### REQUIRED ACTION
Copy the records. Keep every line exactly as it is.

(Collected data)
════

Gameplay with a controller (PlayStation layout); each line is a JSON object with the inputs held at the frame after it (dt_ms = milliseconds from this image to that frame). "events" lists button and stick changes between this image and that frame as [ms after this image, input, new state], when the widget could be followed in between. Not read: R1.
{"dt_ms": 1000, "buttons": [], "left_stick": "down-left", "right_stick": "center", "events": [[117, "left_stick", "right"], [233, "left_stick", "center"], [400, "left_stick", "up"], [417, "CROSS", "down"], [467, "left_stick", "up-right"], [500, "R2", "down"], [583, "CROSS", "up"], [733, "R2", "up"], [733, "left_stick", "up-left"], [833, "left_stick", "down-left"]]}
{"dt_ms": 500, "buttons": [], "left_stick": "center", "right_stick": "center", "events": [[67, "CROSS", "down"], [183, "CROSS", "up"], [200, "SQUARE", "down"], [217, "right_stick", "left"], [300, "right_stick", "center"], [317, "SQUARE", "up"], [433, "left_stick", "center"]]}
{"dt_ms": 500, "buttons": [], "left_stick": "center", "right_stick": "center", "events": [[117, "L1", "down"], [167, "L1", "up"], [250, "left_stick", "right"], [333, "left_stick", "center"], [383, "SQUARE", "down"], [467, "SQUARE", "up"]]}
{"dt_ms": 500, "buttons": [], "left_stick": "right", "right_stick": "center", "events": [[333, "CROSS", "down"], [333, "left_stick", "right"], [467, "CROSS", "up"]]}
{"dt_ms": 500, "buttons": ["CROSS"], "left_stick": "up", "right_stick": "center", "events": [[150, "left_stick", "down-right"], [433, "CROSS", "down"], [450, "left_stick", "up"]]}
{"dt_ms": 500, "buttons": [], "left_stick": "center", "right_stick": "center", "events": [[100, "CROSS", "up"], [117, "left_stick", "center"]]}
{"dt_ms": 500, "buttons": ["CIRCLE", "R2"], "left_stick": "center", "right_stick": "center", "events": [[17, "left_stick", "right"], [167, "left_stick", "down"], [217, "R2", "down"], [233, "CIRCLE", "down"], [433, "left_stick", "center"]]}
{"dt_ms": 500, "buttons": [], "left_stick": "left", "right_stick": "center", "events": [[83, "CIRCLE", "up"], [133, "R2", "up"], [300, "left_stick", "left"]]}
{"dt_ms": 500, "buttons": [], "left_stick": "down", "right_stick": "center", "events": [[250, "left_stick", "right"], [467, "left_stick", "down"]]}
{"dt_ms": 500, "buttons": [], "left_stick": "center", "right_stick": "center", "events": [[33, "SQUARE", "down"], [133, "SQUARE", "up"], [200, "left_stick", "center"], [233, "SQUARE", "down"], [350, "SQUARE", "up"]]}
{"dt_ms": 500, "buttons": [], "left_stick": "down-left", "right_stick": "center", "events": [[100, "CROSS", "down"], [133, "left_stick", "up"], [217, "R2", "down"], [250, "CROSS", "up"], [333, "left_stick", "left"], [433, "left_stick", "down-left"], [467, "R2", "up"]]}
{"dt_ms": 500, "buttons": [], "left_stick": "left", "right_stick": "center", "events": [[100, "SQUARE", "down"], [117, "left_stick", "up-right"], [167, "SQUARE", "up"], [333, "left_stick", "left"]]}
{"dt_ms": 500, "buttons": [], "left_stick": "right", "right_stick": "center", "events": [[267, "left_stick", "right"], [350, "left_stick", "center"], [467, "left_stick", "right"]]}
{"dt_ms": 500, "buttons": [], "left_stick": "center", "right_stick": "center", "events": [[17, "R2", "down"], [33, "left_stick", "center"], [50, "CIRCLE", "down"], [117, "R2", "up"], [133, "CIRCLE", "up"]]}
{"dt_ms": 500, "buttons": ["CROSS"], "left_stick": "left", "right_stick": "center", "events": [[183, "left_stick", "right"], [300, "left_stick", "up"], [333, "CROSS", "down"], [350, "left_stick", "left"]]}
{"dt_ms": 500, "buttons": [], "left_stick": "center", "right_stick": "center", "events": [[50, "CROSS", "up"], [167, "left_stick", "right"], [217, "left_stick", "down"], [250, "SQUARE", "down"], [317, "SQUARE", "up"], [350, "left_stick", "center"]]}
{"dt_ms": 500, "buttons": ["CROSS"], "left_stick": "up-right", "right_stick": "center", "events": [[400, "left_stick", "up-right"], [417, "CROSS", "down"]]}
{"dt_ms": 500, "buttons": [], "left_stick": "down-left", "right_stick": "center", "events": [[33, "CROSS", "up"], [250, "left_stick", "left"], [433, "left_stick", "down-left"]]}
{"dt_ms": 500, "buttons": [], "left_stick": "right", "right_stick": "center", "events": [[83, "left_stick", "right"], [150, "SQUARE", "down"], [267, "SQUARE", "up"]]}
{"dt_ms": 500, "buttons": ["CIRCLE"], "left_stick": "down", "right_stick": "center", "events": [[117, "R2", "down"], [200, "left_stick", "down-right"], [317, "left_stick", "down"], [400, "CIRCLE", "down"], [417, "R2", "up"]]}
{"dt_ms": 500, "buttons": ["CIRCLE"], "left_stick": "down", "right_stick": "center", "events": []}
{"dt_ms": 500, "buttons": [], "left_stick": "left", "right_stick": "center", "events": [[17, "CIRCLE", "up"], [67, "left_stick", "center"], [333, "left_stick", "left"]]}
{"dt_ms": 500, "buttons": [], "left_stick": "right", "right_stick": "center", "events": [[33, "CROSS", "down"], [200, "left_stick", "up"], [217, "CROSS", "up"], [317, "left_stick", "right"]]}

════

### RESULT
Gameplay with a controller (PlayStation layout); each line is a JSON object with the inputs held at the frame after it (dt_ms = milliseconds from this image to that frame). "events" lists button and stick changes between this image and that frame as [ms after this image, input, new state], when the widget could be followed in between. Not read: R1.
{"dt_ms": 1000, "buttons": [], "left_stick": "down-left", "right_stick": "center", "events": [[117, "left_stick", "right"], [233, "left_stick", "center"], [400, "left_stick", "up"], [417, "CROSS", "down"], [467, "left_stick", "up-right"], [500, "R2", "down"], [583, "CROSS", "up"], [733, "R2", "up"], [733, "left_stick", "up-left"], [833, "left_stick", "down-left"]]}
{"dt_ms": 500, "buttons": [], "left_stick": "center", "right_stick": "center", "events": [[67, "CROSS", "down"], [183, "CROSS", "up"], [200, "SQUARE", "down"], [217, "right_stick", "left"], [300, "right_stick", "center"], [317, "SQUARE", "up"], [433, "left_stick", "center"]]}
{"dt_ms": 500, "buttons": [], "left_stick": "center", "right_stick": "center", "events": [[117, "L1", "down"], [167, "L1", "up"], [250, "left_stick", "right"], [333, "left_stick", "center"], [383, "SQUARE", "down"], [467, "SQUARE", "up"]]}
{"dt_ms": 500, "buttons": [], "left_stick": "right", "right_stick": "center", "events": [[333, "CROSS", "down"], [333, "left_stick", "right"], [467, "CROSS", "up"]]}
{"dt_ms": 500, "buttons": ["CROSS"], "left_stick": "up", "right_stick": "center", "events": [[150, "left_stick", "down-right"], [433, "CROSS", "down"], [450, "left_stick", "up"]]}
{"dt_ms": 500, "buttons": [], "left_stick": "center", "right_stick": "center", "events": [[100, "CROSS", "up"], [117, "left_stick", "center"]]}
{"dt_ms": 500, "buttons": ["CIRCLE", "R2"], "left_stick": "center", "right_stick": "center", "events": [[17, "left_stick", "right"], [167, "left_stick", "down"], [217, "R2", "down"], [233, "CIRCLE", "down"], [433, "left_stick", "center"]]}
{"dt_ms": 500, "buttons": [], "left_stick": "left", "right_stick": "center", "events": [[83, "CIRCLE", "up"], [133, "R2", "up"], [300, "left_stick", "left"]]}
{"dt_ms": 500, "buttons": [], "left_stick": "down", "right_stick": "center", "events": [[250, "left_stick", "right"], [467, "left_stick", "down"]]}
{"dt_ms": 500, "buttons": [], "left_stick": "center", "right_stick": "center", "events": [[33, "SQUARE", "down"], [133, "SQUARE", "up"], [200, "left_stick", "center"], [233, "SQUARE", "down"], [350, "SQUARE", "up"]]}
{"dt_ms": 500, "buttons": [], "left_stick": "down-left", "right_stick": "center", "events": [[100, "CROSS", "down"], [133, "left_stick", "up"], [217, "R2", "down"], [250, "CROSS", "up"], [333, "left_stick", "left"], [433, "left_stick", "down-left"], [467, "R2", "up"]]}
{"dt_ms": 500, "buttons": [], "left_stick": "left", "right_stick": "center", "events": [[100, "SQUARE", "down"], [117, "left_stick", "up-right"], [167, "SQUARE", "up"], [333, "left_stick", "left"]]}
{"dt_ms": 500, "buttons": [], "left_stick": "right", "right_stick": "center", "events": [[267, "left_stick", "right"], [350, "left_stick", "center"], [467, "left_stick", "right"]]}
{"dt_ms": 500, "buttons": [], "left_stick": "center", "right_stick": "center", "events": [[17, "R2", "down"], [33, "left_stick", "center"], [50, "CIRCLE", "down"], [117, "R2", "up"], [133, "CIRCLE", "up"]]}
{"dt_ms": 500, "buttons": ["CROSS"], "left_stick": "left", "right_stick": "center", "events": [[183, "left_stick", "right"], [300, "left_stick", "up"], [333, "CROSS", "down"], [350, "left_stick", "left"]]}
{"dt_ms": 500, "buttons": [], "left_stick": "center", "right_stick": "center", "events": [[50, "CROSS", "up"], [167, "left_stick", "right"], [217, "left_stick", "down"], [250, "SQUARE", "down"], [317, "SQUARE", "up"], [350, "left_stick", "center"]]}
{"dt_ms": 500, "buttons": ["CROSS"], "left_stick": "up-right", "right_stick": "center", "events": [[400, "left_stick", "up-right"], [417, "CROSS", "down"]]}
{"dt_ms": 500, "buttons": [], "left_stick": "down-left", "right_stick": "center", "events": [[33, "CROSS", "up"], [250, "left_stick", "left"], [433, "left_stick", "down-left"]]}
{"dt_ms": 500, "buttons": [], "left_stick": "right", "right_stick": "center", "events": [[83, "left_stick", "right"], [150, "SQUARE", "down"], [267, "SQUARE", "up"]]}
{"dt_ms": 500, "buttons": ["CIRCLE"], "left_stick": "down", "right_stick": "center", "events": [[117, "R2", "down"], [200, "left_stick", "down-right"], [317, "left_stick", "down"], [400, "CIRCLE", "down"], [417, "R2", "up"]]}
{"dt_ms": 500, "buttons": ["CIRCLE"], "left_stick": "down", "right_stick": "center", "events": []}
{"dt_ms": 500, "buttons": [], "left_stick": "left", "right_stick": "center", "events": [[17, "CIRCLE", "up"], [67, "left_stick", "center"], [333, "left_stick", "left"]]}
{"dt_ms": 500, "buttons": [], "left_stick": "right", "right_stick": "center", "events": [[33, "CROSS", "down"], [200, "left_stick", "up"], [217, "CROSS", "up"], [317, "left_stick", "right"]]}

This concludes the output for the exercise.